By:Justicia Shipena
Bank of Namibia (BoN) governor Johannes !Gawaxab says Namibia is better positioned to safeguard its interests and protect its financial system.
!Gawaxab said this is due to its demonstrable political will and widespread support from stakeholders.
The BoN governor’s remarks follow after Namibia’s neighbouring South Africa was recently greylisted by the Financial Action Task Force (FATF).
FATF is an intergovernmental body that sets global standards to combat money laundering and terrorist financing.
The greylisting of South Africa is expected to hike the cost of doing business in the country by increasing the amount of due diligence companies have to carry out.
However, !Gawaxab on Tuesday said Namibia has seen countries close to Namibia successfully exiting the heightened surveillance through resolute commitment and action from stakeholders.
He encouraged investors to regard Namibia as a safe investment destination.
“The enforceability of our legal framework is undeniable, thanks to our strong institutions and independent judiciary. We reassure Namibians and our valued stakeholders all over the world of our commitment to fight financial crimes and that our financial system is robust and will be in better shape at the end of these interventions,” he assured.
The central bank in a press statement issued by its Director of Strategic Communications and International Relations Kazembire Zemburuka said Namibia’s financial transactions with the rest of the world and capital flows to and from the jurisdiction should continue uninterrupted.
However, he said it should be subjected to the current treatments and controls based on its merits.
He expressed that Namibia is making steady progress in addressing findings related to its anti-money laundering and combating the financing of terrorism and proliferation framework (AML/CFT/CPF).
Zemburuka emphasised that Namibia is going to great lengths to meet the deadlines in order to avoid the country from being greylisted after the current 12-month monitoring period expires.
“Namibia has shown significant political commitment to meeting the FATF requirements. To avoid greylisting, the cabinet has directed institutions and stakeholders to implement an action plan adopted in December 2022,” Zemburuka pointed out.
He further said proposed legislative changes have been made, and public consultations on the gaps in relevant laws that should be benchmarked to the best international standards are underway.
He also stressed that enforcing applicable laws to combat financial crime is another area under scrutiny.
“In this regard, the relevant laws must pass Parliament before the country’s post-evaluation progress review report is submitted at the end of July 2023,” he said.
On South Africa’s greylisting, he stated that relevant financial and non-financial institutions worldwide, including those in Namibia, must exercise increased caution when dealing with transactions or clients with ties to such jurisdictions.

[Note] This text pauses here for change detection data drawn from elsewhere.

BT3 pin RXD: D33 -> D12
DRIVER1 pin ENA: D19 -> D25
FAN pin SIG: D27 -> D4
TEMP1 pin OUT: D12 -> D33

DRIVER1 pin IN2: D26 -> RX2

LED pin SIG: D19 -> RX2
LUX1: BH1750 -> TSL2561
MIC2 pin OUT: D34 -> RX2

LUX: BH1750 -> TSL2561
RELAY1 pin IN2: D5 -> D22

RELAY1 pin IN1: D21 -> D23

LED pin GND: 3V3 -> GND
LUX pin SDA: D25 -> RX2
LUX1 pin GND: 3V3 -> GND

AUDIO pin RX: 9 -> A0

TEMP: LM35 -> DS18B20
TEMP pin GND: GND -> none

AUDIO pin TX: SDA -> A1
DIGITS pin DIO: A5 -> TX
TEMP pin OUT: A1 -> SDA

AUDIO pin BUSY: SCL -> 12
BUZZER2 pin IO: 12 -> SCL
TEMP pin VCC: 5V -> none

In this light, Zemburuka said this does not imply quitting or de-risking.
“But rather taking the necessary precautions to reduce this risk to acceptable levels.”
Meanwhile, FirstRand Namibia’s Group economist Ruusa Nandago says Namibia does not expect any large or direct impact from an economic and financial stability perspective given the greylisting in South Africa.
Nandago said the only way it could impact Namibia will probably be for financial institutions or businesses that make use of the South African financial system to do payments or financial transactions.
“Generally, we make use of our own institutions. So, we don’t really expect an impact. I think the impact would be if we had been greylisted then for us it will impact us similar to South Africa,” she said.
She added that because the greylisting is quite new for South Africa there is sort of uncertainty around whether there is actually a massive economic impact on financial stability.
“It is obviously something analysts and the financial industry would monitor over time. The view is that the impact will be more on an institutional level in Namibia and we don’t expect significant impact,” she said.
Nandago also said the listing can affect the businesses, albeit indirectly.
“It does as they need to use the financial system to clear their trade transactions. So it does affect them in that sense.”